● Task details
Lay out everything from the line containing "26/08/07/1:40" down to the end of the rows below as a Markdown table with the columns No. and Text, numbering each line and skipping blank ones. Leave the pictures out.

● Records for this exercise
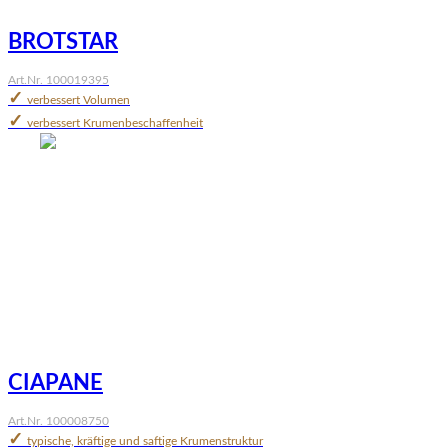
BROTSTAR
Art.Nr. 100019395
✓
verbessert Volumen
✓
verbessert Krumenbeschaffenheit
CIAPANE
Art.Nr. 100008750
✓
typische, kräftige und saftige Krumenstruktur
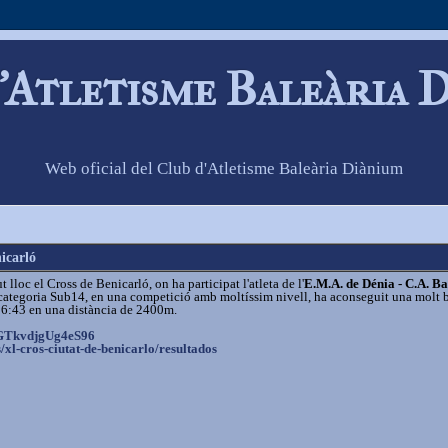
'Atletisme Baleària 
Web oficial del Club d'Atletisme Baleària Diànium
icarló
loc el Cross de Benicarló, on ha participat l'atleta de l'
E.M.A. de Dénia - C.A. Ba
a categoria Sub14, en una competició amb moltíssim nivell, ha aconseguit una molt 
 6:43 en una distància de 2400m.
TkvdjgUg4eS96
s/xl-cros-
ciutat-de-benicarlo/resultados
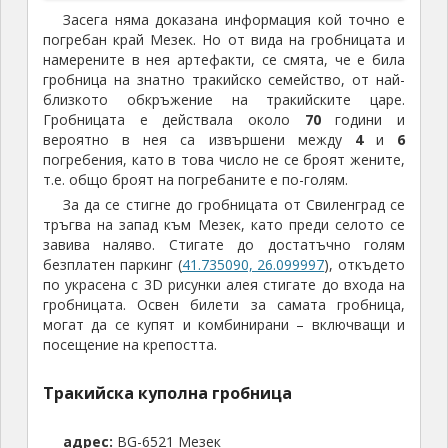
Тя има девет отбранителни кули със заоблена
форма и височина над
10
м., като
5
пазят по-
уязвимата южна стена. Стените й са изградени от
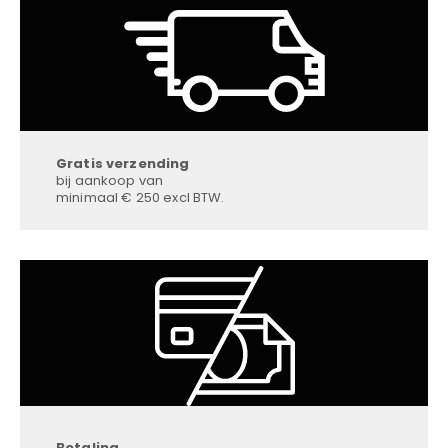
Gratis verzending
bij aankoop van
minimaal € 250 excl BTW.
Betaling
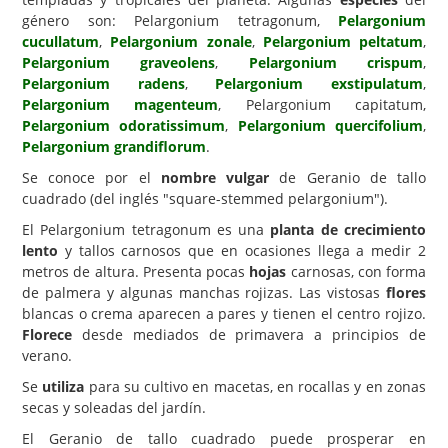
género son: Pelargonium tetragonum,
Pelargonium
Carencias
cucullatum
,
Pelargonium zonale
,
Pelargonium peltatum
,
Pelargonium graveolens
,
Pelargonium crispum
,
Fotos
Pelargonium radens
,
Pelargonium exstipulatum
,
Flores y Plantas
Pelargonium magenteum
, Pelargonium capitatum,
Pelargonium odoratissimum
,
Pelargonium quercifolium
,
Árboles y Palmeras
Pelargonium grandiflorum
.
Arbustos y Trepadoras
Se conoce por el
nombre vulgar
de Geranio de tallo
cuadrado (del inglés "square-stemmed pelargonium").
Cactus y Suculentas
El Pelargonium tetragonum es una
planta de crecimiento
lento
y tallos carnosos que en ocasiones llega a medir 2
metros de altura. Presenta pocas
hojas
carnosas, con forma
de palmera y algunas manchas rojizas. Las vistosas
flores
blancas o crema aparecen a pares y tienen el centro rojizo.
Florece
desde mediados de primavera a principios de
verano.
Se
utiliza
para su cultivo en macetas, en rocallas y en zonas
secas y soleadas del jardín.
El Geranio de tallo cuadrado puede prosperar en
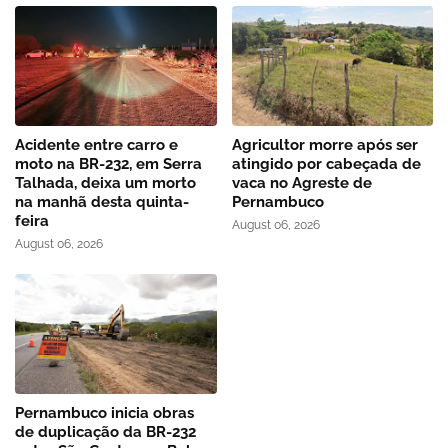
Acidente entre carro e
Agricultor morre após ser
moto na BR-232, em Serra
atingido por cabeçada de
Talhada, deixa um morto
vaca no Agreste de
na manhã desta quinta-
Pernambuco
feira
August 06, 2026
August 06, 2026
Pernambuco inicia obras
de duplicação da BR-232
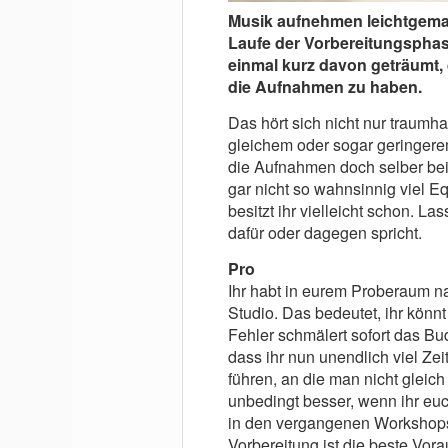
Musik aufnehmen leichtgemac
Laufe der Vorbereitungspha
einmal kurz davon geträumt, 
die Aufnahmen zu haben.
Das hört sich nicht nur traumha
gleichem oder sogar geringere
die Aufnahmen doch selber bei
gar nicht so wahnsinnig viel Eq
besitzt ihr vielleicht schon. 
dafür oder dagegen spricht.
Pro
Ihr habt in eurem Proberaum na
Studio. Das bedeutet, ihr könn
Fehler schmälert sofort das Bu
dass ihr nun unendlich viel Ze
führen, an die man nicht gleic
unbedingt besser, wenn ihr euch
in den vergangenen Workshops
Vorbereitung ist die beste Vor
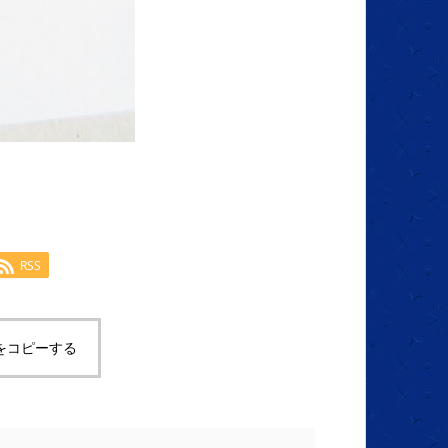
RSS
をコピーする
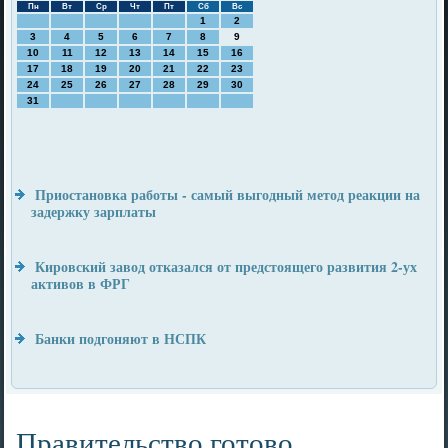
Пн
Вт
Ср
Чт
Пт
Сб
Вс
1
2
3
4
5
6
7
8
9
10
11
12
13
14
15
16
17
18
19
20
21
22
23
24
25
26
27
28
29
30
31
Приостановка работы - самый выгодный метод реакции на
задержку зарплаты
Кировский завод отказался от предстоящего развития 2-ух
активов в ФРГ
Банки подгоняют в НСПК
Правительство готово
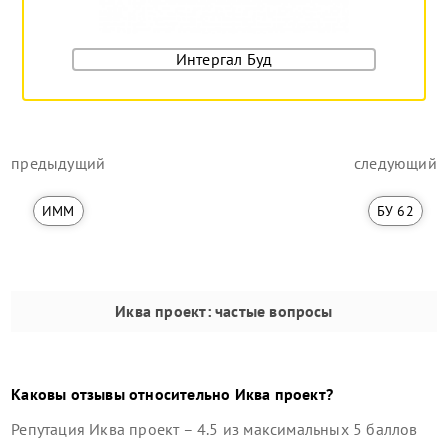
Интергал Буд
предыдущий
следующий
ИММ
БУ 62
Иква проект
: частые вопросы
Каковы отзывы относительно
Иква проект
?
Репутация
Иква проект
–
4.5
из максимальных 5 баллов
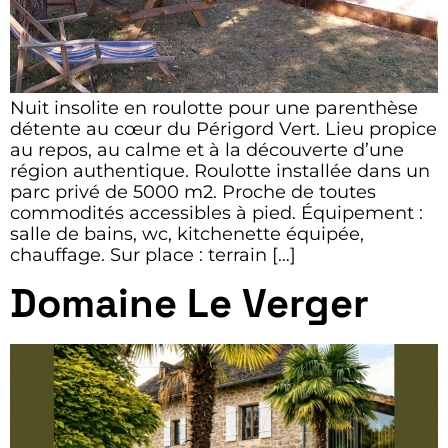
Nuit insolite en roulotte pour une parenthèse
détente au cœur du Périgord Vert. Lieu propice
au repos, au calme et à la découverte d’une
région authentique. Roulotte installée dans un
parc privé de 5000 m2. Proche de toutes
commodités accessibles à pied. Équipement :
salle de bains, wc, kitchenette équipée,
chauffage. Sur place : terrain […]
Domaine Le Verger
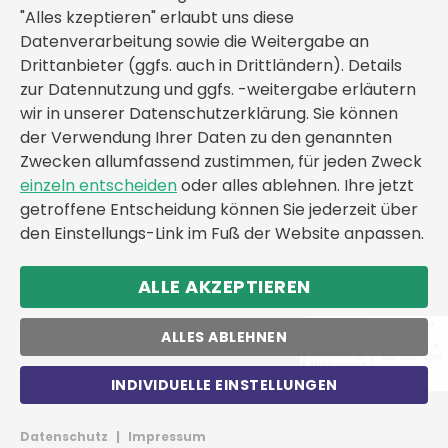
"Alles kzeptieren" erlaubt uns diese
Datenverarbeitung sowie die Weitergabe an
Drittanbieter (ggfs. auch in Drittländern). Details
zur Datennutzung und ggfs. -weitergabe erläutern
wir in unserer Datenschutzerklärung. Sie können
der Verwendung Ihrer Daten zu den genannten
Zwecken allumfassend zustimmen, für jeden Zweck
einzeln entscheiden
oder alles ablehnen. Ihre jetzt
getroffene Entscheidung können Sie jederzeit über
den Einstellungs-Link im Fuß der Website anpassen.
ALLE AKZEPTIEREN
ALLES ABLEHNEN
INDIVIDUELLE EINSTELLUNGEN
Datenschutz
|
Impressum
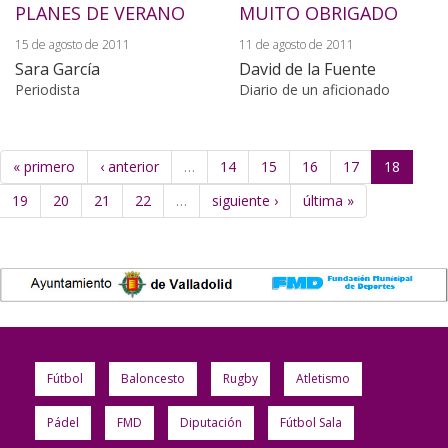
PLANES DE VERANO
MUITO OBRIGADO
15 de agosto de 2011
11 de agosto de 2011
Sara García
David de la Fuente
Periodista
Diario de un aficionado
« primero
‹ anterior
…
14
15
16
17
18
19
20
21
22
…
siguiente ›
última »
Fútbol
Baloncesto
Rugby
Atletismo
Pádel
FMD
Diputación
Fútbol Sala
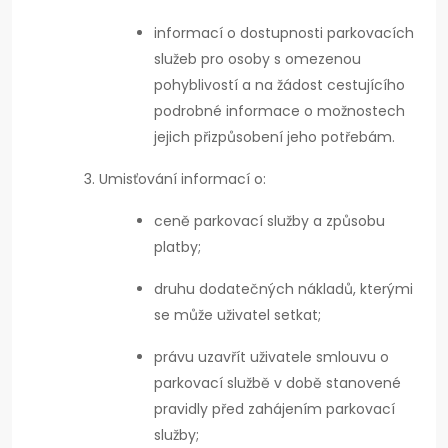
informací o dostupnosti parkovacích
služeb pro osoby s omezenou
pohyblivostí a na žádost cestujícího
podrobné informace o možnostech
jejich přizpůsobení jeho potřebám.
Umisťování informací o:
ceně parkovací služby a způsobu
platby;
druhu dodatečných nákladů, kterými
se může uživatel setkat;
právu uzavřít uživatele smlouvu o
parkovací službě v době stanovené
pravidly před zahájením parkovací
služby;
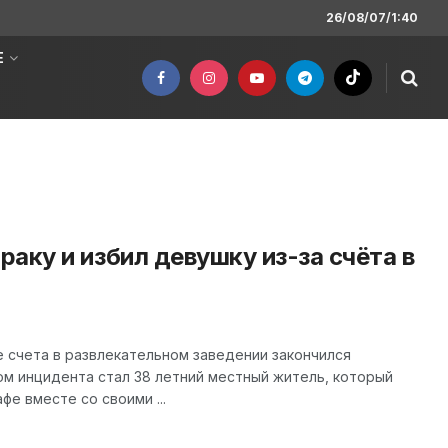
26/08/07/1:40
Е
аку и избил девушку из-за счёта в
 счета в развлекательном заведении закончился
ом инцидента стал 38 летний местный житель, который
фе вместе со своими ...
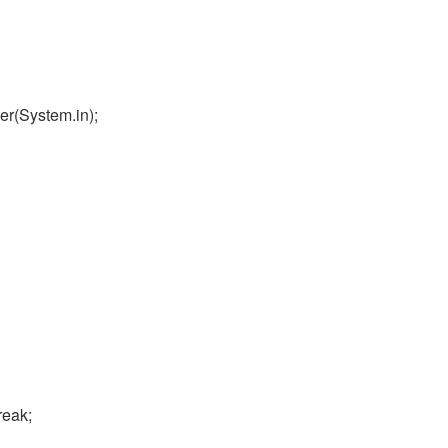
r(System.in);
reak;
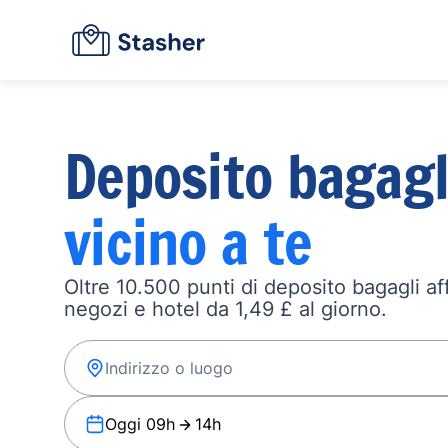
Deposito bagagl
vicino a te
Oltre 10.500 punti di deposito bagagli affi
negozi e hotel da 1,49 £ al giorno.
Oggi 09h
14h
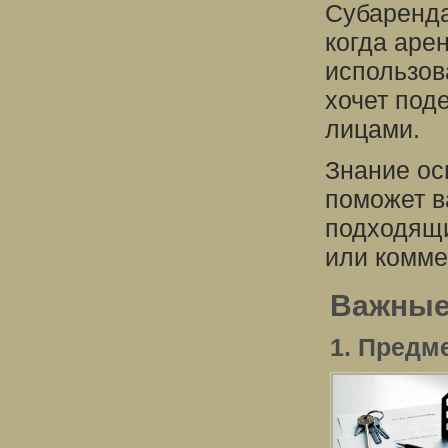
Субаренда
когда аре
использов
хочет под
лицами.
Знание ос
поможет в
подходящи
или комме
Важные
1. Предм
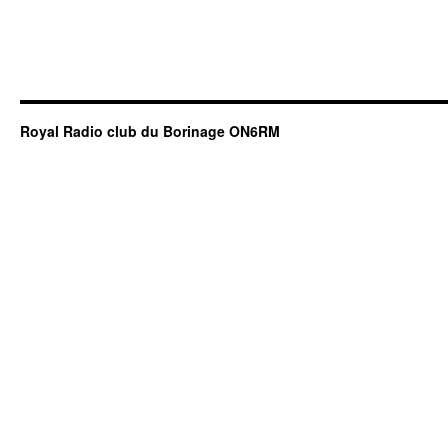
Royal Radio club du Borinage ON6RM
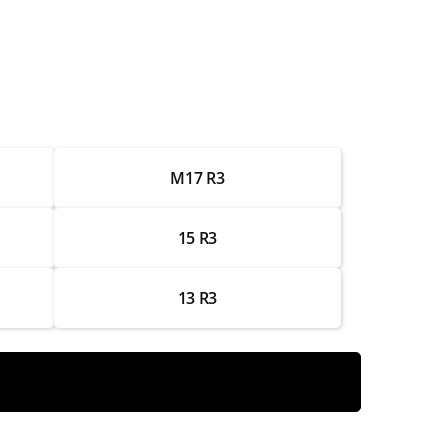
от 3 500 ₽
от 4 000 ₽
от 3 500 ₽
от 7 000 ₽
M17 R3
от 2 500 ₽
от 3 500 ₽
15 R3
от 4 500 ₽
13 R3
от 3 500 ₽
от 3 500 ₽
от 3 000 ₽
от 3 000 ₽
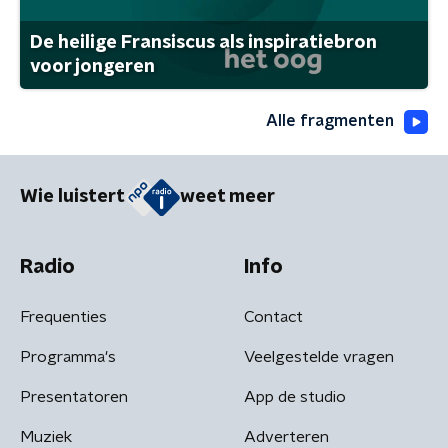
De heilige Fransiscus als inspiratiebron
voor jongeren
Alle fragmenten
Wie luistert
weet meer
Radio
Info
Frequenties
Contact
Programma's
Veelgestelde vragen
Presentatoren
App de studio
Muziek
Adverteren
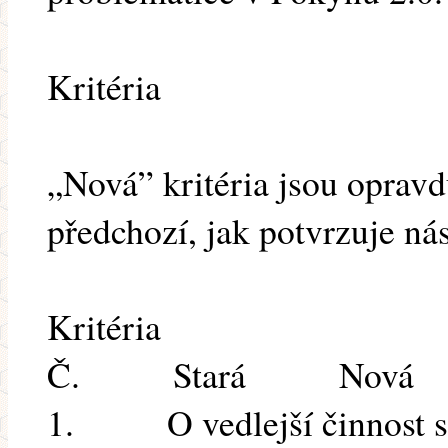
Kritéria
„Nová” kritéria jsou opravd
předchozí, jak potvrzuje nás
Kritéria
Č. Stará Nová
1. O vedlejší činnost se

● Answer for the task
| No. | Text |
|---|---|
| 1 | 26/08/07/1:40 |
| 2 | Е |
| 3 | аку и избил девушку из-за счёта в |
| 4 |  счета в развлекательном заведении закончился |
| 5 | ом инцидента стал 38 летний местный житель, который |
| 6 | фе вместе со своими ... |
| 7 | r(System.in); |
| 8 | reak; |
| 9 | Deposito bagagl |
| 10 | vicino a te |
| 11 | Oltre 10.500 punti di deposito bagagli affi |
| 12 | negozi e hotel da 1,49 £ al giorno. |
| 13 | Oggi 09h |
| 14 | 14h |
| 15 | Субаренда |
| 16 | когда аре |
| 17 | использов |
| 18 | хочет под |
| 19 | лицами. |
| 20 | Знание ос |
| 21 | поможет в |
| 22 | подходящи |
| 23 | или комме |
| 24 | Важные |
| 25 | 1. Предм |
| 26 | Royal Radio club du Borinage ON6RM |
| 27 | от 3 500 ₽ |
| 28 | от 4 000 ₽ |
| 29 | от 3 500 ₽ |
| 30 | от 7 000 ₽ |
| 31 | M17 R3 |
| 32 | от 2 500 ₽ |
| 33 | от 3 500 ₽ |
| 34 | 15 R3 |
| 35 | от 4 500 ₽ |
| 36 | 13 R3 |
| 37 | от 3 500 ₽ |
| 38 | от 3 500 ₽ |
| 39 | от 3 000 ₽ |
| 40 | от 3 000 ₽ |
| 41 | De heilige Fransiscus als inspiratiebron |
| 42 | voor jongeren |
| 43 | Alle fragmenten |
| 44 | Wie luistert |
| 45 | weet meer |
| 46 | Radio |
| 47 | Info |
| 48 | Frequenties |
| 49 | Contact |
| 50 | Programma's |
| 51 | Veelgestelde vragen |
| 52 | Presentatoren |
| 53 | App de studio |
| 54 | Muziek |
| 55 | Adverteren |
| 56 | Kritéria |
| 57 | „Nová” kritéria jsou opravd |
| 58 | předchozí, jak potvrzuje nás |
| 59 | Kritéria |
| 60 | Č. Stará Nová |
| 61 | 1. O vedlejší činnost se |